Because there is no explicit access to str, the compiler construes(implementation-defined) this as a write and so just allocates the buffer on the stack and hopes some asynchronous thread will write to it. This could explain why there is stack space allocated, but not filled. Though I will try to verify this by delving deeper into gcc's implementation-defintion for such cases and this is indeed the case.

Regarding your second point. I think your code violates the standard here because of 6.7.3(para 5)

"If an attempt is made to modify an object defined with a const-qualified type through use of an lvalue with non-const-qualified type, the behavior is undefined. If an attempt is made to refer to an object defined with a volatile-qualified type through use of an lvalue with non-volatile-qualified type, the behavior is undefined.113)"

So, if you're assigning volatile-qualified 'TXD' with unqualified 'str' and then use it as an lvalue, the program behavior is undefined.

With footnote 113 saying:

"113) This applies to those objects that behave as if they were defined with qualified types, even if they are never actually defined as objects in the program (such as an object at a memory-mapped input/output address)."

which applies to the constant address 0x40002000 which is not really an object in the program.

Revision history for this message
Joey Ye (jinyun-ye) said :
#4

Roland,

Typical UART designs we've seen work in a way that char is fed into UART one by one. For the UART you are using, may we know which design it is from? Also can it be fed char one by one too?

Regards,
Joey

Revision history for this message
Roland King (rols-x) said :
#5

Tejas, apologies for making you dive into the C90 spec and thank you for both answers. I'm not surprised that this falls under the category of implementation defined or even undefined, that's why I asked the question. The code in question is an edge case, and rather a horrid piece of test code, in any sane case the compiler would be doing the right thing here and saving space.

My point 2 was bad. I was trying various 'small changes' to see if I could discern what caused the compiler to elide, or not elide, the string init. That was one of the changes which caused it not to be dropped. There were others, including, if I remember correctly, just adding a piece of assembler at the end of the function which put 0 into r0. None of that however is very helpful and just confuses the whole issue so, sorry for that.

Joey. The chip in this case is the new Nordic nRF52. Yes it's quite usual to have a single or double buffered register you put one character at a time in, the previous incarnation, the nRF51 has exactly that. The '52' now has DMA on it so you can just point the register at a chunk of memory, tell it how long it is, start the task and it will automatically churn it out and tell you when it's done.

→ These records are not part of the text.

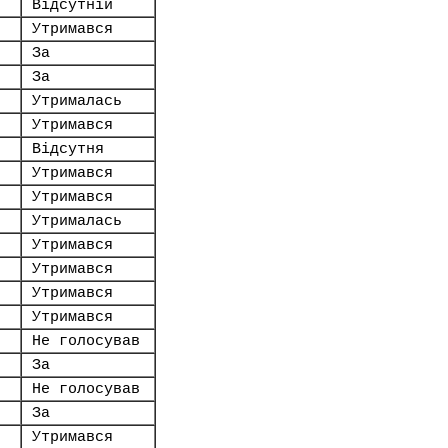
Відсутній
Утримався
За
За
Утрималась
Утримався
Відсутня
Утримався
Утримався
Утрималась
Утримався
Утримався
Утримався
Утримався
Не голосував
За
Не голосував
За
Утримався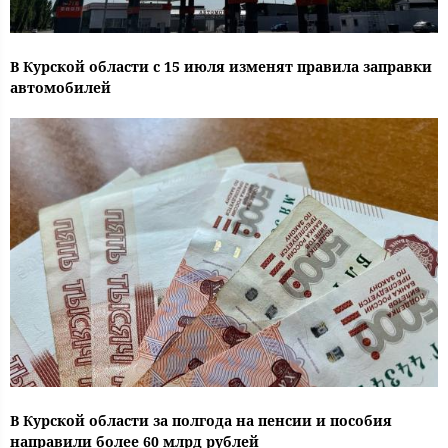
В Курской области с 15 июля изменят правила заправки
автомобилей
В Курской области за полгода на пенсии и пособия
направили более 60 млрд рублей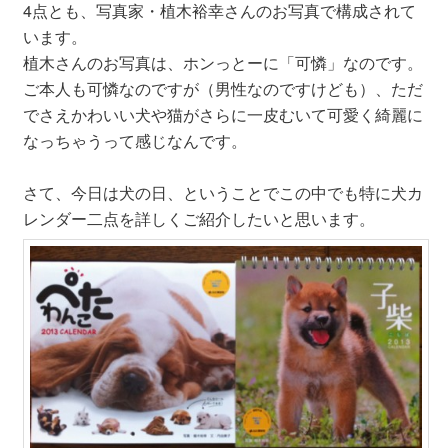
4点とも、写真家・植木裕幸さんのお写真で構成されて
います。
植木さんのお写真は、ホンっとーに「可憐」なのです。
ご本人も可憐なのですが（男性なのですけども）、ただ
でさえかわいい犬や猫がさらに一皮むいて可愛く綺麗に
なっちゃうって感じなんです。
さて、今日は犬の日、ということでこの中でも特に犬カ
レンダー二点を詳しくご紹介したいと思います。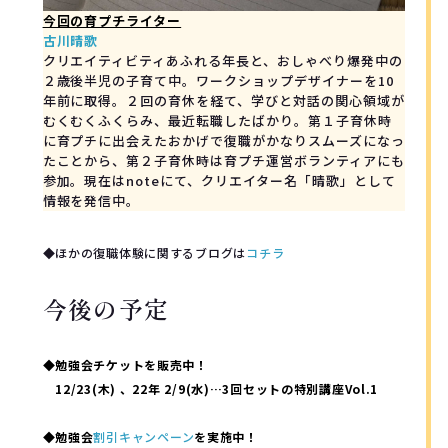
今回の育プチライター
古川晴歌
クリエイティビティあふれる年長と、おしゃべり爆発中の
２歳後半児の子育て中。ワークショップデザイナーを10
年前に取得。２回の育休を経て、学びと対話の関心領域が
むくむくふくらみ、最近転職したばかり。第１子育休時
に育プチに出会えたおかげで復職がかなりスムーズになっ
たことから、第２子育休時は育プチ運営ボランティアにも
参加。現在はnoteにて、クリエイター名「晴歌」として
情報を発信中。 
◆ほかの復職体験に関するブログは
コチラ
今後の予定
◆勉強会チケットを販売中！
12/23(木) 、22年 2/9(水)…3回セットの特別講座Vol.1
◆
勉強会
割引キャンペーン
を実施中！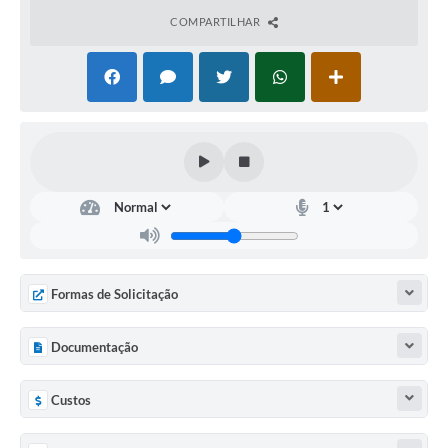
COMPARTILHAR
Formas de Solicitação
Documentação
Custos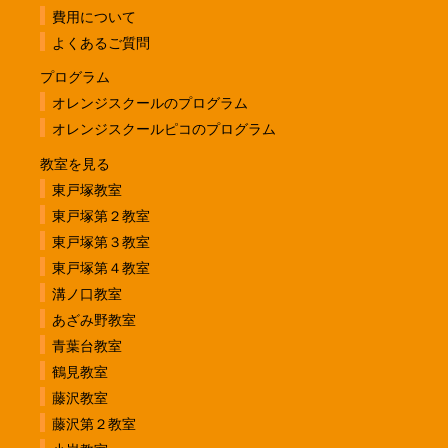
費用について
よくあるご質問
プログラム
オレンジスクールのプログラム
オレンジスクールピコのプログラム
教室を見る
東戸塚教室
東戸塚第２教室
東戸塚第３教室
東戸塚第４教室
溝ノ口教室
あざみ野教室
青葉台教室
鶴見教室
藤沢教室
藤沢第２教室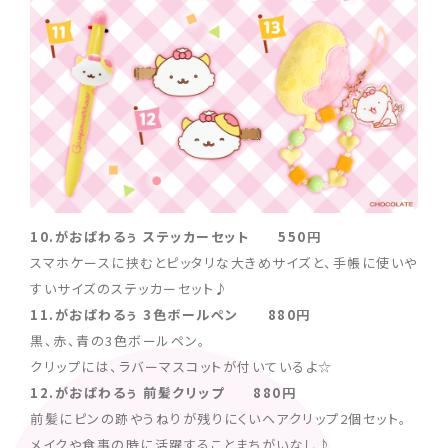
10.がおぱわるぅ ステッカーセット 550円
スマホケースに挟むとピッタリな大きめサイズと、手帳に使いや
すいサイズのステッカーセット♪
11.がおぱわるぅ 3色ボールペン 880円
黒、赤、青の3色ボールペン。
クリップには、ラバーマスコットが付いているよ☆
12.がおぱわるぅ 前髪クリップ 880円
前髪にピンの跡やうねりが残りにくいヘアクリップ2個セット。
メイクや食事の時に活躍することまちがいなし♪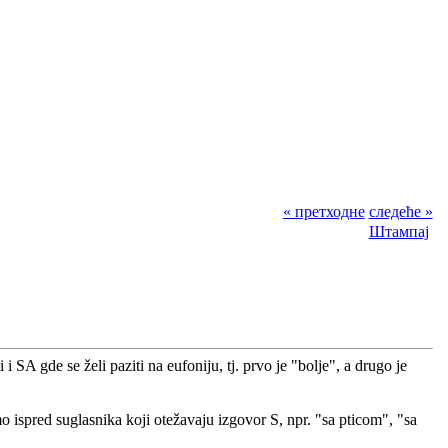
« претходне
следеће »
Штампај
 SA gde se želi paziti na eufoniju, tj. prvo je "bolje", a drugo je
o ispred suglasnika koji otežavaju izgovor S, npr. "sa pticom", "sa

My experience is that any of the chips which use DMA have registers which take an address in memory and take data from, or put data to, that chunk of memory. Usually they would of course be long-lived heap-allocated buffers, not a piece of stack memory, this code was distilled down from someone just testing where they made a local string and tried to write it and were surprised when, optimized and compiled with gcc, they got random data.

You can still use the old one-character-in-a-register way of sending but DMA is much better, and a long-awaited feature and the old char-at-a-time method is deprecated.

The nRF52 uses DMA for lots of peripherals now, so there's a lot of writing memory addresses to registers where there wasn't before. That's why it was worth understanding what happens under optimization and why as someone else is probably going to do the same thing and ask the same question.

I did search for something I could annotate the register with which is better than 'volatile' which hinted it was a hardware register, or even better a hardware register which pointed to memory, which might tell the compiler to be ultra-extra-conservative, but I didn't find one.

Revision history for this message
Roland King (rols-x) said :
#6

Thanks Tejas Belagod, that solved my question.